I’ve got it… After much failure, it’s incredibly simple, that is removing multiple repeating characters.

searchPattern = “+"
replacementPattern = "

Horay!

There is a way to “emulate” the Unicode Blocks?
Like \p{InLatin-1_Supplement}

You can remove squeeze any repeating character with:

rx.SearchPattern = "(.)\\g1+"
rx.ReplacementPattern = "$1"

If you only want to squeeze symbols (and you’ve already converted to ASCII), you can use a variation of your original pattern:

rx.SearchPattern = "([^a-z0-9])\\g1+"
rx.ReplacementPattern = "$1"

[quote=103406:@Antonio Rinaldi]There is a way to “emulate” the Unicode Blocks?
Like \p{InLatin-1_Supplement}[/quote]

Since the blocks are continuous, you can look for the range of code points (listed here, among other places).

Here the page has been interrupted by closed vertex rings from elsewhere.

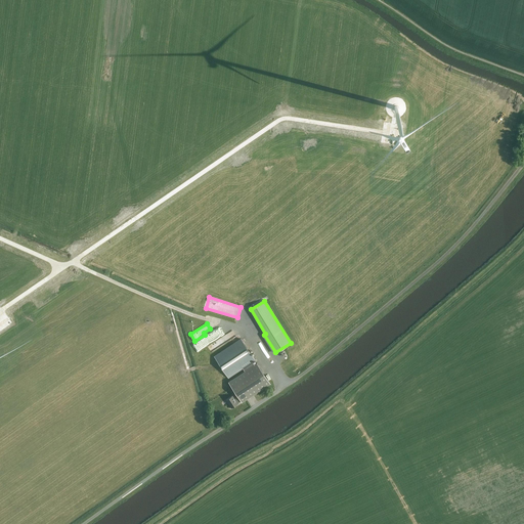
[(256,359),(242,339),(214,357),(228,378),(243,367),(253,361),(256,359)]
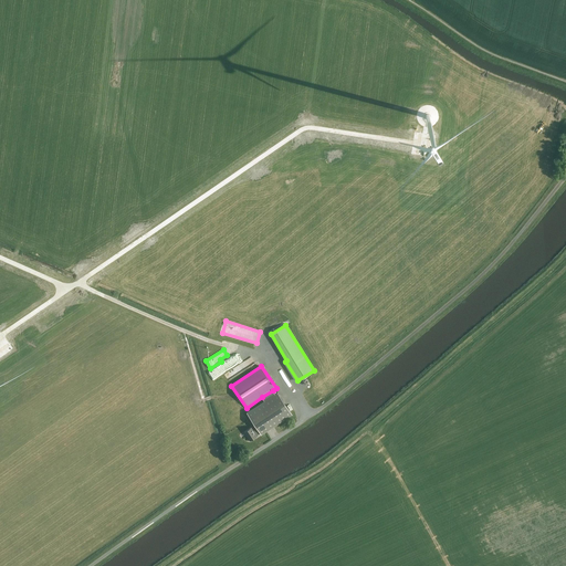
[(275,395),(273,390),(262,397),(265,401),(248,412),(258,428),(253,431),(251,428),(244,431),(250,439),(260,432),(261,433),(266,429),(268,430),(292,415),(279,392),(275,395)]
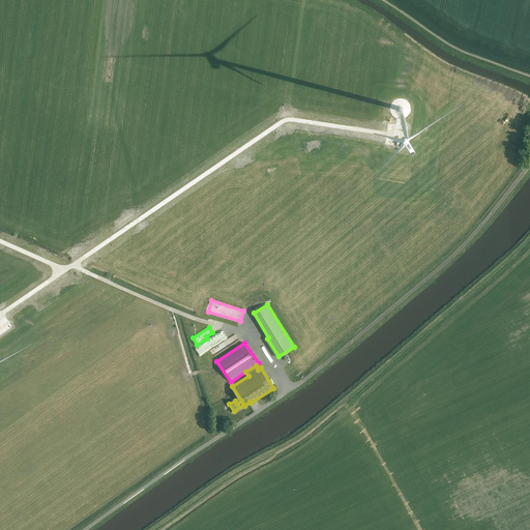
All buildings are outlined.
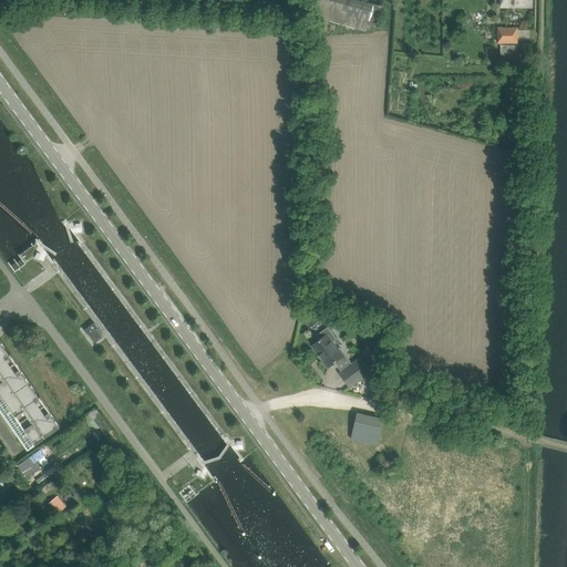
[(318,4),(315,18),(364,31),(367,24),(377,28),(382,7),(372,4),(356,0),(317,0),(319,0),(318,4)]
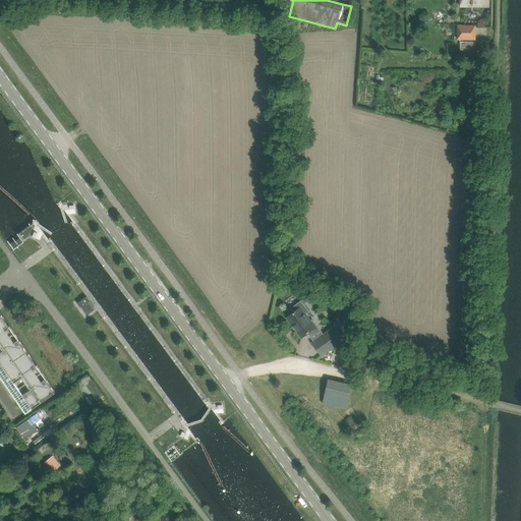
[(286,2),(283,14),(289,16),(292,4),(286,2)]
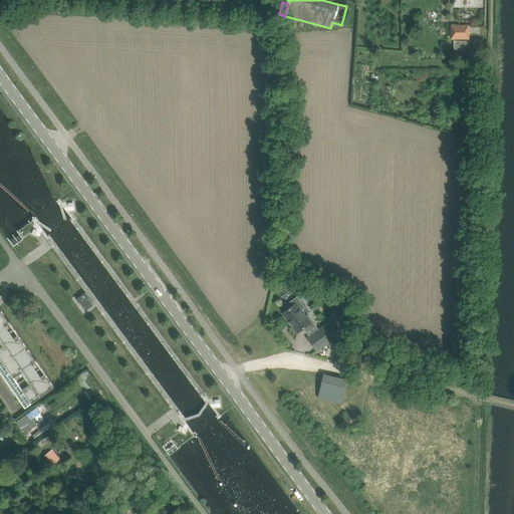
[(454,25),(454,38),(455,38),(455,59),(469,59),(470,39),(471,39),(471,26),(454,25)]
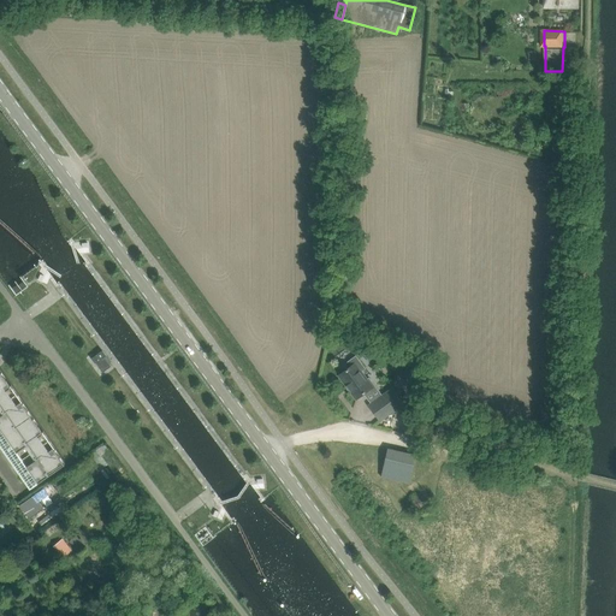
[(102,350),(92,359),(95,363),(96,363),(104,373),(111,366),(110,363),(111,362),(102,350)]
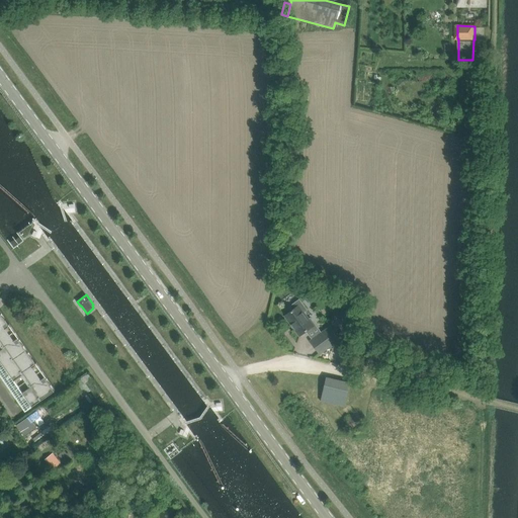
[(285,315),(300,335),(313,326),(304,313),(307,311),(298,300),(287,308),(290,312),(285,315)]
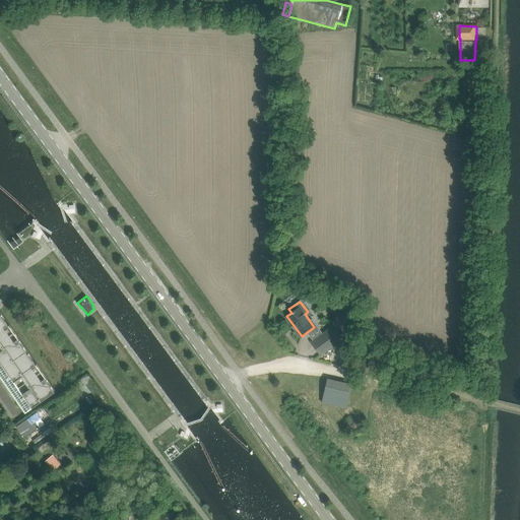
[(0,374),(17,399),(20,403),(21,405),(25,411),(28,410),(39,403),(55,391),(46,379),(47,378),(37,364),(36,364),(19,339),(9,325),(0,312),(0,374)]
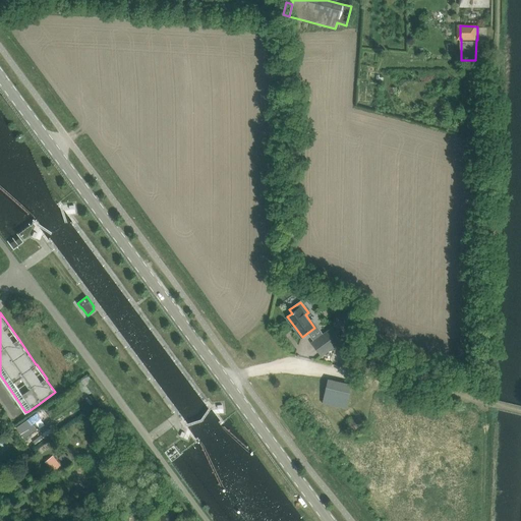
[(333,328),(312,343),(322,356),(342,341),(333,328)]
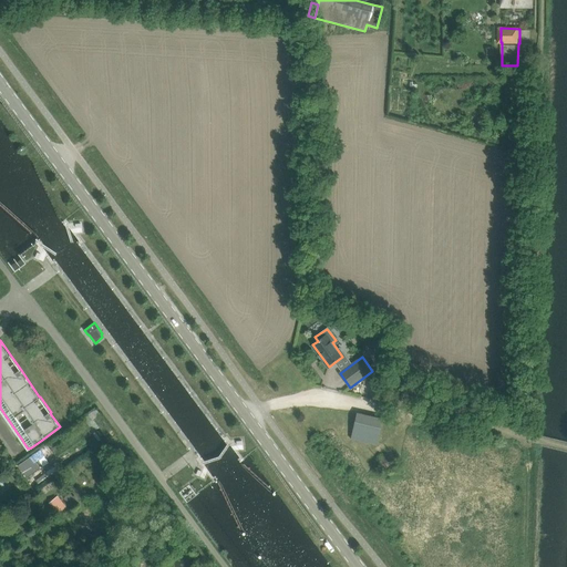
[(383,419),(358,413),(351,440),(377,445),(383,419)]
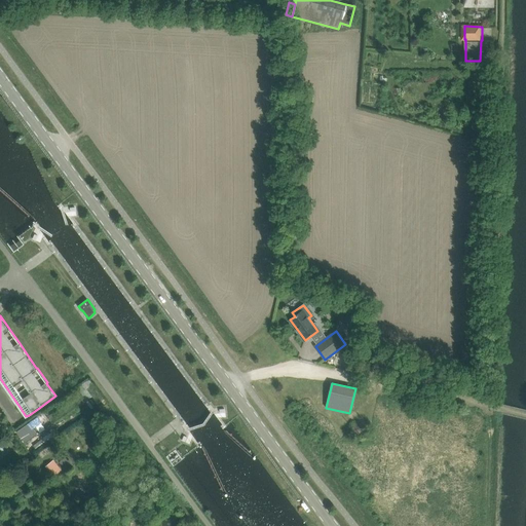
[(40,414),(15,431),(24,443),(30,439),(30,440),(51,425),(45,417),(43,419),(40,414)]
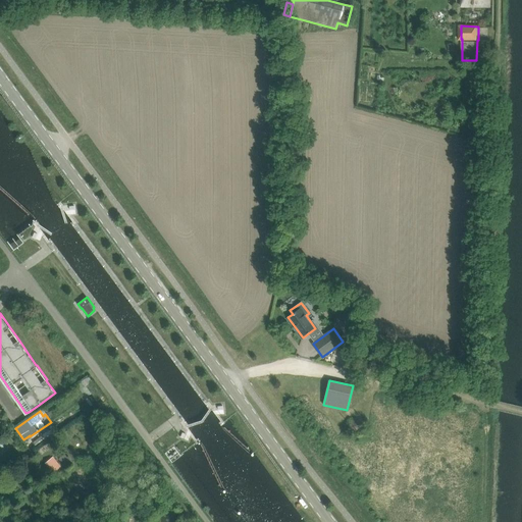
[(65,454),(59,458),(63,464),(64,464),(66,466),(75,459),(72,454),(67,457),(65,454)]
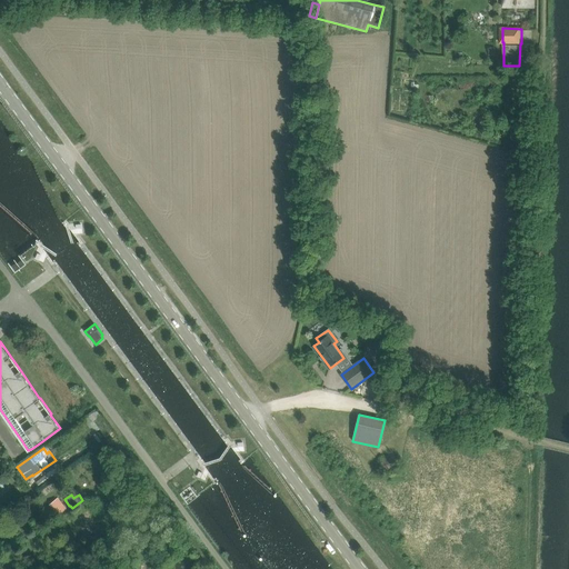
[(57,516),(67,509),(58,498),(49,505),(57,516)]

In the example you mentioned, that’s range U+0080 through U+00FF. The pattern “\x{NNNN}” will let you specify a code point, and you can put the range within a character class, so:

rx.SearchPattern = "[\\x{80}-\\x{FF}]"

Odd how the link came in, and that it won’t let me edit it now. It’s this:

http://en.wikipedia.org/wiki/Unicode_block

You can get even more information here:

http://www.regular-expressions.info/unicode.html

Get in line Sam. No queue jumping allowed.